One predominant theme of Conrad's
Heart of Darkness is nature. More specifically, Conrad personifies nature with an ominous, and sombre depiction. One woman, who I believe symbolizes mother nature, earns an emphasized illustration. "She was savage and superb, wild-eyed and magnificent; there was something ominous and stately in her deliberate progress. And the hush that had fallen suddenly upon the whole sorrowful land, the immense wilderness, the colossal body of the fecund and mysterious life seemed to look at her, pensive, as though it had been looking at the image of its own tenebrous and passionate soul" (113). She represents a powerful, wise, and sorrowful nature in a state of pain and grieving acknowledgement. Conrad further personifies nature when he writes how "the wilderness had found him [, Mr Kurtz,] out early, and had taken on him a terrible vengeance for the fantastic invasion. I think it had whispered to him things about himself which he did not know, things of which he had no conception till he took counsel with this great solitude—and the whisper had proved irresistibly fascinating" (108).

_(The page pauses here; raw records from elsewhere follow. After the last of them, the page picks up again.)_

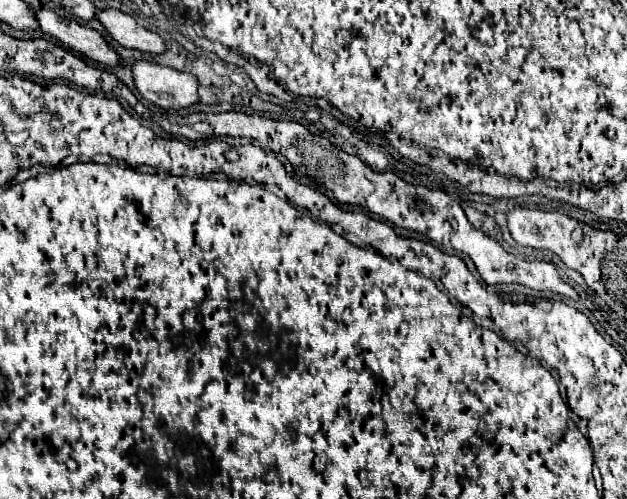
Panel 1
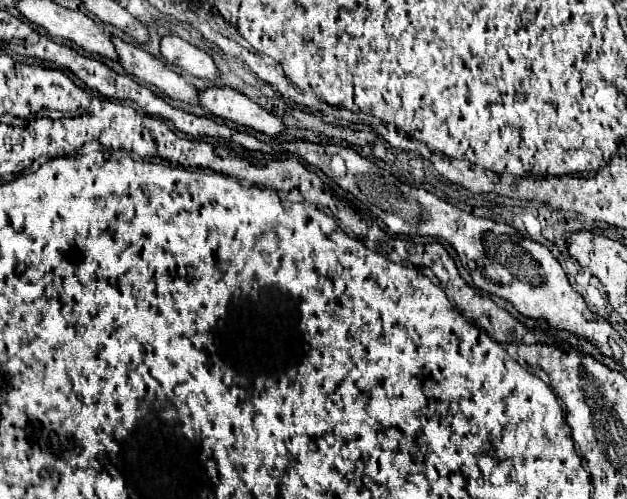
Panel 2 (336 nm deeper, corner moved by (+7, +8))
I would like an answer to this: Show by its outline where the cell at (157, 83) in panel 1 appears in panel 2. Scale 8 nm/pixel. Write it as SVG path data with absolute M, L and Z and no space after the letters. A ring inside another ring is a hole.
M223 86L203 88L199 90L199 104L207 108L213 116L231 120L235 124L253 128L269 136L277 136L279 132L285 130L281 118L273 116L269 110L261 108L259 104L255 104L245 94L233 88L223 88Z

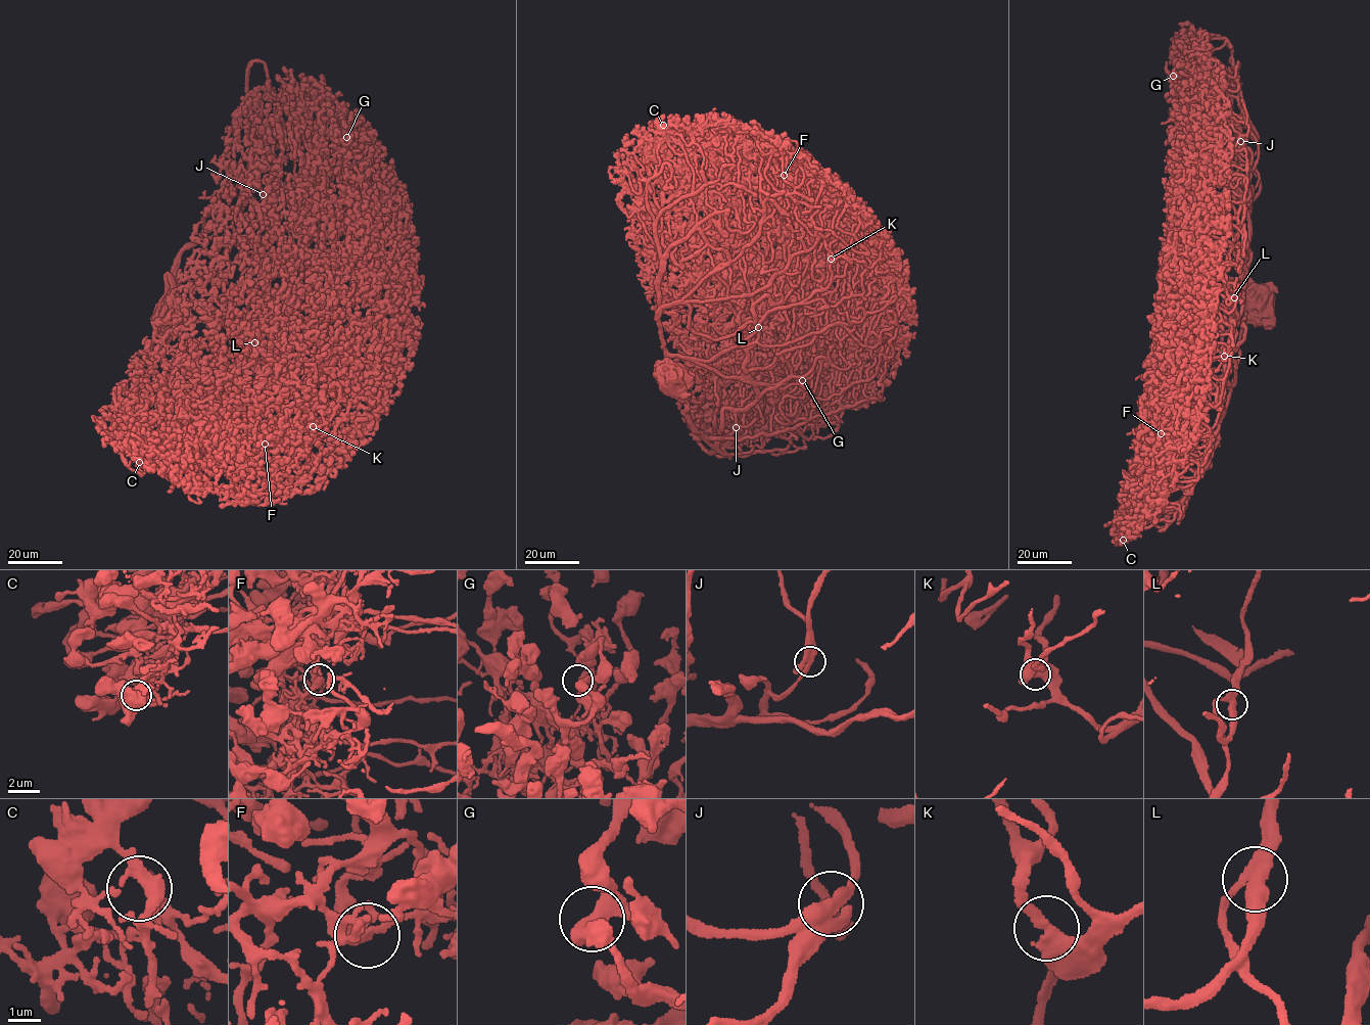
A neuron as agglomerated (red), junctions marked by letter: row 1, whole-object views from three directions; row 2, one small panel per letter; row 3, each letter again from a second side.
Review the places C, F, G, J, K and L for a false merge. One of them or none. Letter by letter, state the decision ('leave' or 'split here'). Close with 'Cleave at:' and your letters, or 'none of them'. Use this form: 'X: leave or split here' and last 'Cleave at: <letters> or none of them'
C: leave
F: leave
G: leave
J: leave
K: leave
L: leave
Cleave at: none of them

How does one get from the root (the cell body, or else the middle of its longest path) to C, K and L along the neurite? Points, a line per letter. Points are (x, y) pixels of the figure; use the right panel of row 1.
C: (1254, 295), (1231, 281), (1218, 443), (1167, 525), (1132, 525), (1123, 540)
K: (1254, 295), (1231, 280), (1229, 293), (1241, 283), (1244, 301), (1238, 323), (1237, 318), (1231, 320), (1223, 357)
L: (1254, 295), (1245, 285), (1233, 279), (1229, 293), (1239, 283), (1243, 291), (1244, 287), (1237, 289), (1234, 298)

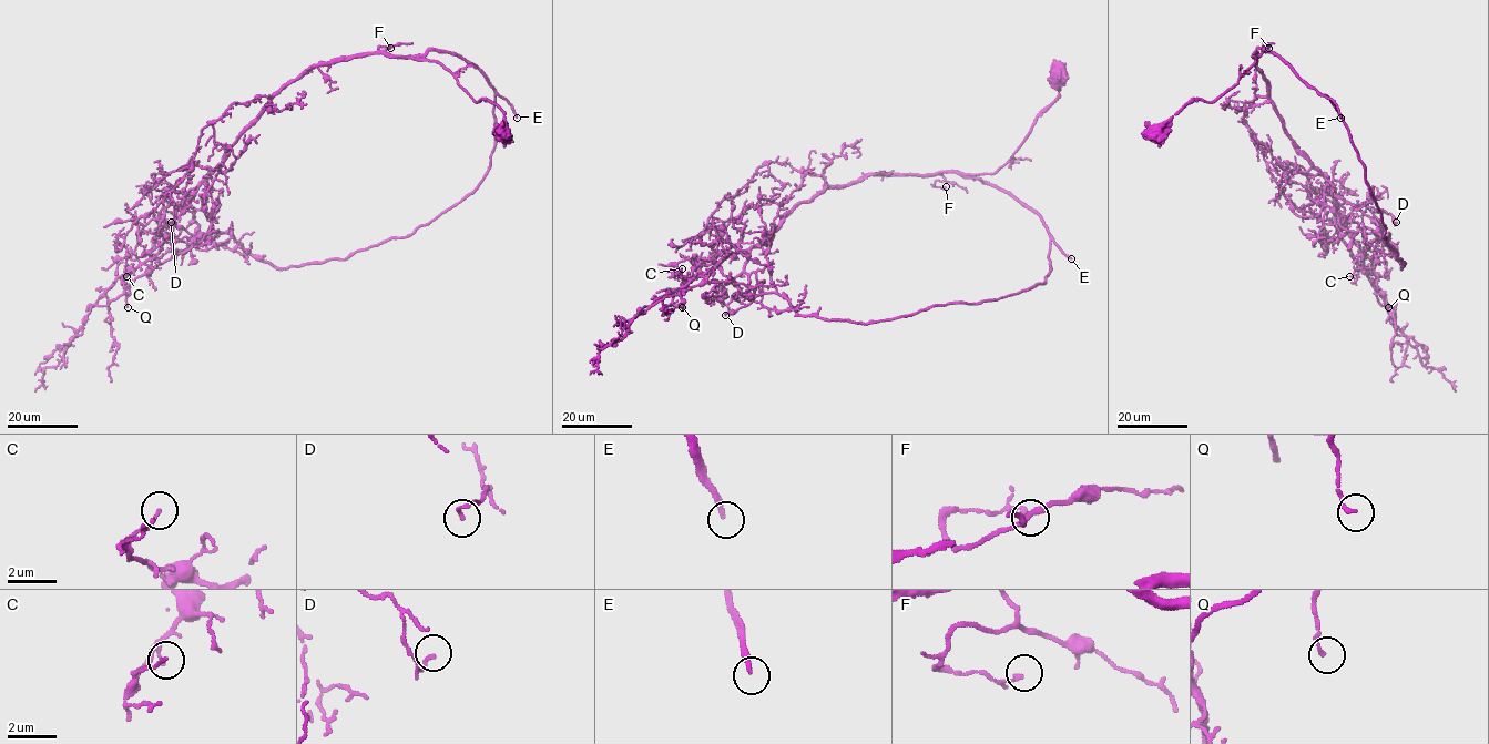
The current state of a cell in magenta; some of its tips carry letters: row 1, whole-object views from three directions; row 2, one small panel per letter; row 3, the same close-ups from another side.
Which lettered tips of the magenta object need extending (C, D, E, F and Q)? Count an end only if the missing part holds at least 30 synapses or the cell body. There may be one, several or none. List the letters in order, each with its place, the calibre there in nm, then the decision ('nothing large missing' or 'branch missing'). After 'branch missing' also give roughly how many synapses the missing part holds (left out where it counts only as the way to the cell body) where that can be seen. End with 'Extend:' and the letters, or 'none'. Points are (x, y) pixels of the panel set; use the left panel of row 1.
C: at (126, 276); 120 nm thick; nothing large missing
D: at (171, 222); 140 nm thick; nothing large missing
E: at (517, 118); 180 nm thick; branch missing; about 250 synapses
F: at (390, 48); 120 nm thick; nothing large missing
Q: at (128, 307); 160 nm thick; nothing large missing
Extend: E

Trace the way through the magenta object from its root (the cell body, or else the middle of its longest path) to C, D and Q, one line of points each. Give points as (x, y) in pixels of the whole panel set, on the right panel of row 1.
C: (1158, 135), (1186, 103), (1231, 89), (1255, 53), (1283, 130), (1326, 180), (1337, 232), (1360, 266), (1349, 276)
D: (1158, 135), (1186, 103), (1214, 102), (1231, 89), (1255, 53), (1283, 130), (1328, 190), (1396, 222)
Q: (1158, 135), (1186, 103), (1214, 102), (1231, 89), (1255, 53), (1283, 130), (1326, 180), (1337, 234), (1388, 307)

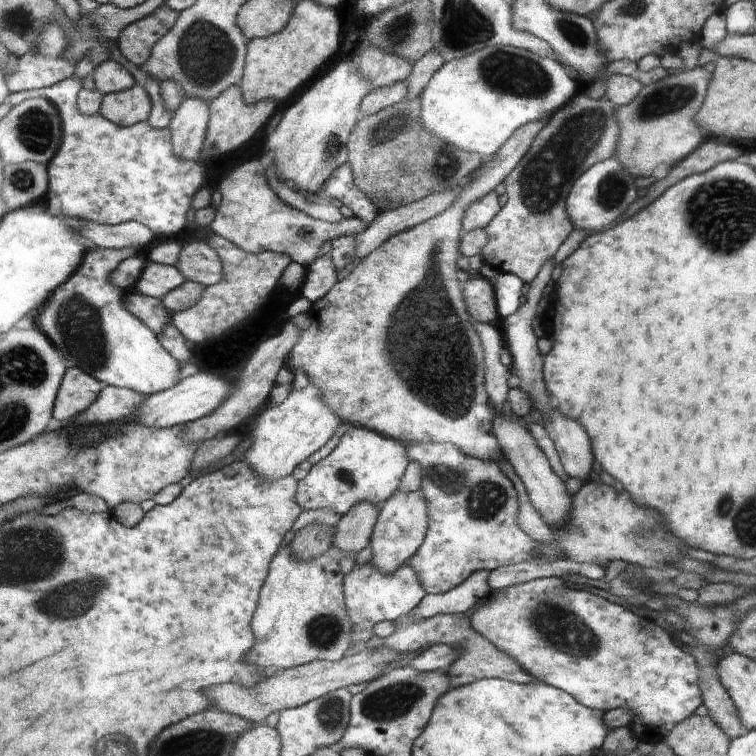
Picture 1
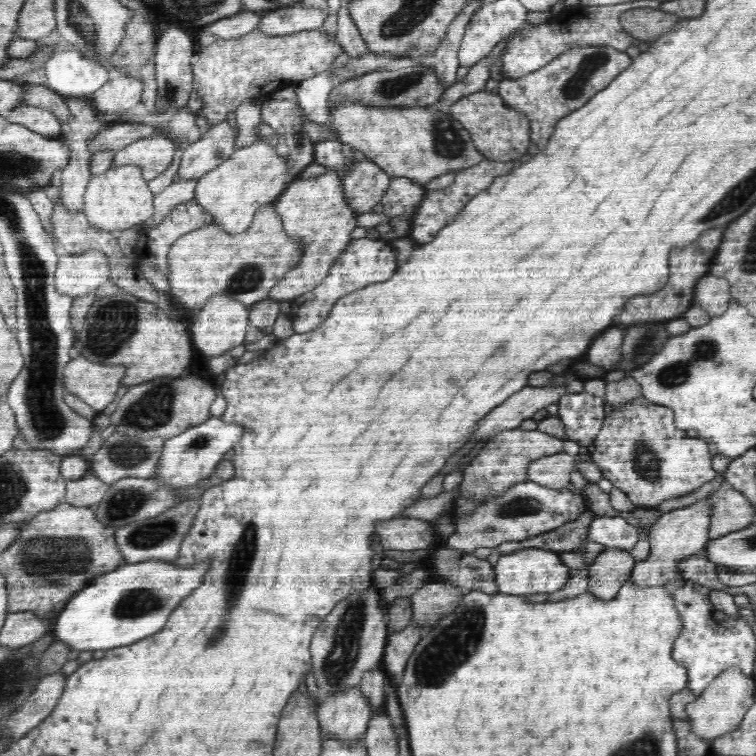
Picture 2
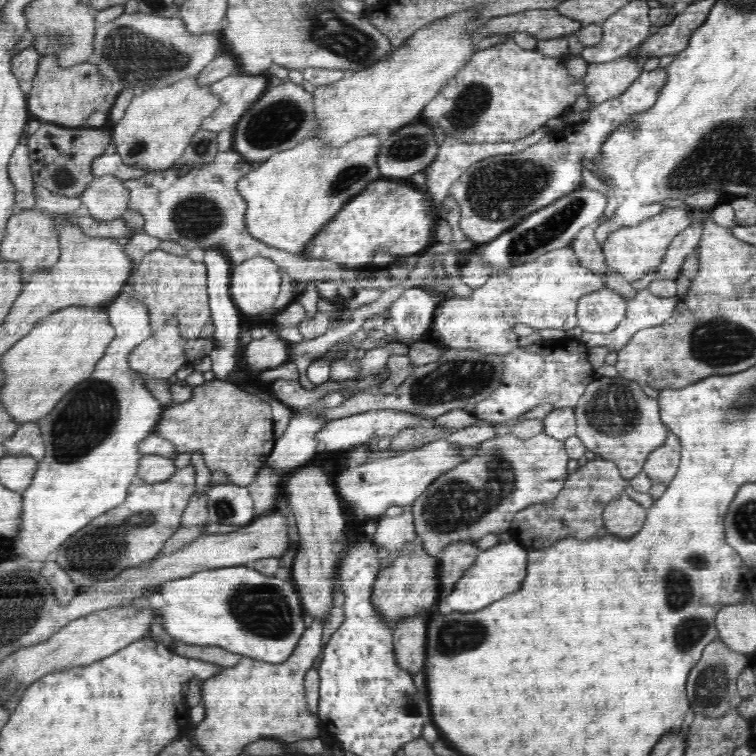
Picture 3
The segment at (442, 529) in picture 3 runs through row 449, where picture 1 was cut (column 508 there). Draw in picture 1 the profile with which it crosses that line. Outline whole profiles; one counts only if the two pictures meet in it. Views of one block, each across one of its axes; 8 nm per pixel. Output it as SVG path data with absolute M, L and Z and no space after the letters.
M448 443L407 444L406 458L418 462L422 470L421 487L430 512L429 532L424 544L411 557L418 582L428 594L442 594L460 585L478 570L522 562L540 563L540 543L530 538L518 524L517 489L496 462L486 462L462 454Z

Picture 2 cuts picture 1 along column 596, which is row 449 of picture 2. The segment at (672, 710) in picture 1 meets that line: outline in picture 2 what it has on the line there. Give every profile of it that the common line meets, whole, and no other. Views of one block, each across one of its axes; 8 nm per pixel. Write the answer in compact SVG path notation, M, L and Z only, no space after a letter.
M636 395L634 399L614 408L604 418L593 444L595 451L590 455L594 464L602 470L603 478L610 480L614 487L626 493L626 497L636 507L643 509L655 509L665 501L684 497L704 483L712 482L717 475L708 443L696 437L688 437L685 430L675 425L671 408L651 403L643 395Z

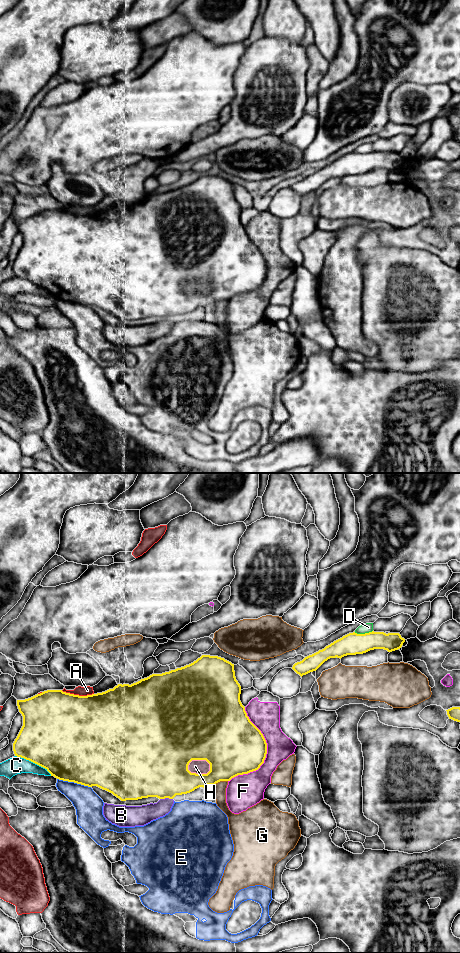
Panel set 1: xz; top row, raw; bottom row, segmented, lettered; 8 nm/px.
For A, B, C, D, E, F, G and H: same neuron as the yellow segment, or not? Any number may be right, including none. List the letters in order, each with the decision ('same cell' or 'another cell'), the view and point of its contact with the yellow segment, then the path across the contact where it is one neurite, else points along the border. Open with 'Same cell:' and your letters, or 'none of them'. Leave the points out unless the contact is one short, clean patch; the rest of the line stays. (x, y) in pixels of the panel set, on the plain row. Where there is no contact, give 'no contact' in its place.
Same cell: none of them
A: another cell; meets yellow in xz at (77, 215)
B: another cell; meets yellow in xz at (166, 317)
C: another cell; meets yellow in xz at (33, 282)
D: another cell; meets yellow in xz at (363, 154)
E: another cell; meets yellow in xz at (74, 302)
F: another cell; meets yellow in xz at (266, 273)
G: another cell; meets yellow in xz at (220, 300)
H: another cell; meets yellow in xz at (196, 279)

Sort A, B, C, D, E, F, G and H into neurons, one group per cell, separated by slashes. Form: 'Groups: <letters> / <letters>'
Groups: A / B / C / D / E / F H / G

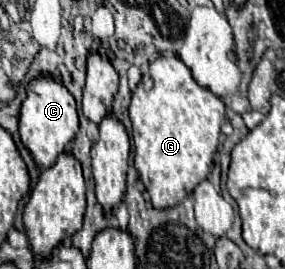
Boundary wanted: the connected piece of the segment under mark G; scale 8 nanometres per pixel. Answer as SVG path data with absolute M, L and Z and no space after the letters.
M178 56L156 58L146 74L154 84L148 86L142 74L130 102L134 166L154 208L172 208L208 178L220 142L220 128L226 122L226 106L194 80L190 68Z

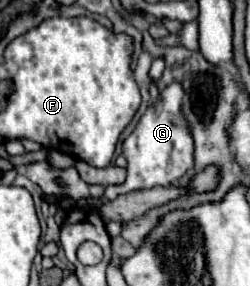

So we have a wilderness that whispers, and a powerful woman to represent nature. With a life of its own, the setting contains movement, and responds to the intrusion of ivory merchants. Even though the woman never speaks, she commands a certain sageness that pities its enemies.
I write in a more rural location than the "sepulchral city" that is Bogota, and cannot help but realize the sad perception of nature I willingly falsify. Conrad's setting, a savage and unlatered Africa, represents an environment I do not perceive in La Pradera, and one that I hope to find in my upcoming trip to Africa. I wish to acquaint myself with the remains of a crude land.